Filindeu
Filindeu, meaning "threads of God" in Sardinian dialect, is an extraordinarily rare and delicate pasta made of impossibly thin strands of dough layered in a crisscross pattern over a circular frame, then dried in the sun.
History & Tradition
Filindeu is one of the rarest and most difficult pasta shapes in the world, native to the Nuoro province in Sardinia. Its name derives from the Sardinian for "threads of God." It is traditionally prepared by just a handful of women for the biannual feast of San Francesco at the sanctuary of Lula, where pilgrims walk through the night to reach the church. The prior of the sanctuary would offer the faithful su filindeu cooked in mutton broth alongside su zurrette (blood pudding).

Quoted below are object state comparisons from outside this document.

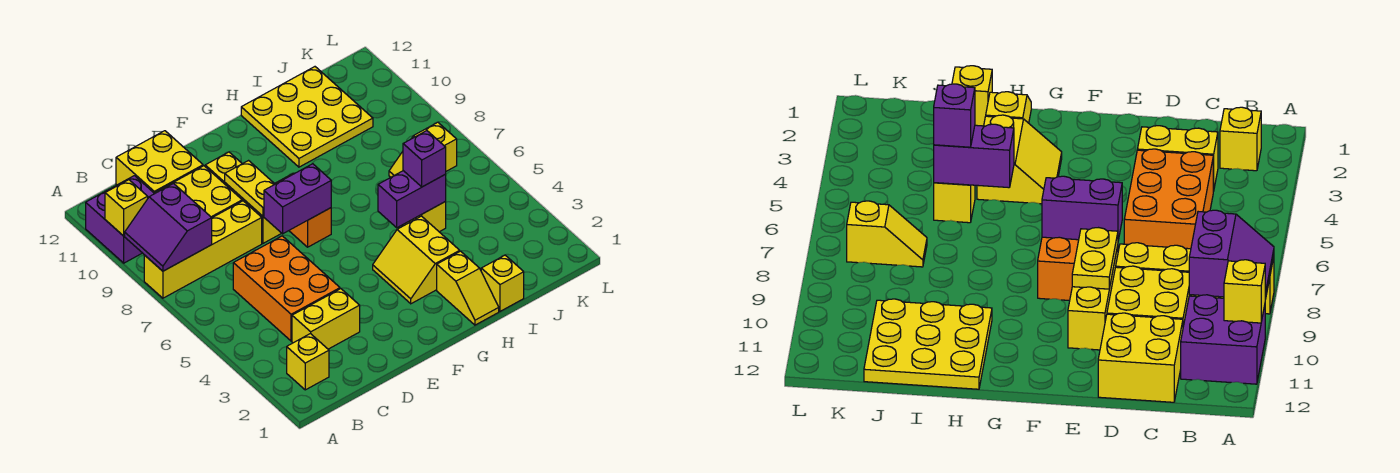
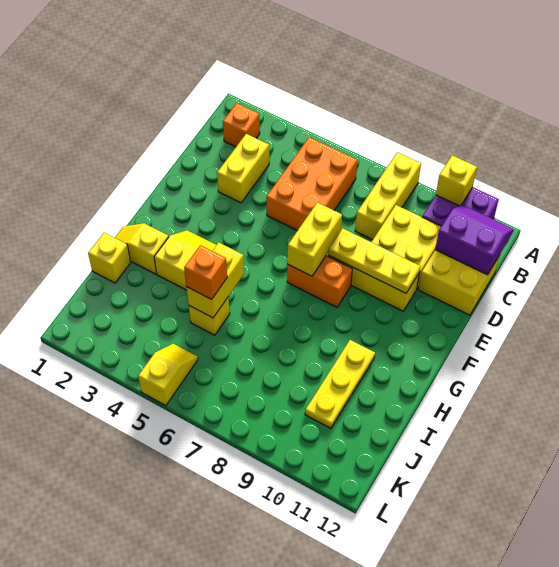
yellow 1x4 brick [144,201,262,298] -> yellow 1x3 brick [355,152,421,240]
purple 2x2 slope [125,183,212,271] -> purple 2x2 slope moved to [435,205,514,275]
yellow 1x1 brick [287,334,329,390] -> orange 1x1 brick [223,103,260,147]
orange 2x3 brick [233,236,340,341] -> orange 2x3 brick turned to [266,137,357,231]
purple 1x2 brick [264,164,331,234] -> yellow 1x2 brick [287,202,342,276]
yellow 1x2 plate [225,161,275,216] -> yellow 1x3 plate [328,228,421,293]
purple 1x2 brick [378,171,446,228] -> yellow 1x2 brick [187,242,244,318]
yellow 3x3 plate [241,67,373,167] -> yellow 1x3 plate [305,340,375,428]
purple 1x1 brick [403,131,446,187] -> orange 1x1 brick [184,245,227,299]
yellow 1x2 slope [389,122,457,177] -> yellow 1x2 slope moved to [138,344,198,406]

The technique of pulling the semolina dough into hundreds of gossamer-thin threads is so difficult that it has resisted all attempts at mechanization.
Dough
How to Make
- Make a dough from durum-wheat semolina flour and salted water, kneading until very smooth and elastic.

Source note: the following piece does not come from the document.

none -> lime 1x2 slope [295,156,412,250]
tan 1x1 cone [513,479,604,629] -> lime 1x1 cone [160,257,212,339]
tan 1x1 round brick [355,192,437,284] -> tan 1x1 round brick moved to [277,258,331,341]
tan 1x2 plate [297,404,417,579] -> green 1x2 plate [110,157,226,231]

- Pull and stretch the dough repeatedly by hand, folding it back on itself each time, until it forms a bundle of extremely thin threads (256 strands).

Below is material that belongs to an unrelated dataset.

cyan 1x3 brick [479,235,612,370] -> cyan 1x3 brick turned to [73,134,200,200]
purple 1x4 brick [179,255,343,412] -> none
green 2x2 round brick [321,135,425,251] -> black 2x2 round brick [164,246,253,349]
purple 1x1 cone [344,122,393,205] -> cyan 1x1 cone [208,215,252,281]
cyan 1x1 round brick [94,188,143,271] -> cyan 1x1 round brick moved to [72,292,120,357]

- Lay the thin threads across a circular frame (traditionally woven from asphodels) in one direction.
- Pull another set of threads and lay them across the frame in a different direction, creating a crisscross lattice pattern.
- Repeat once more for a third layer at yet another angle.
- Dry the layered pasta in the sun until brittle.
- Break the dried filindeu into pieces and cook in sheep broth, traditionally with fresh sheep's cheese.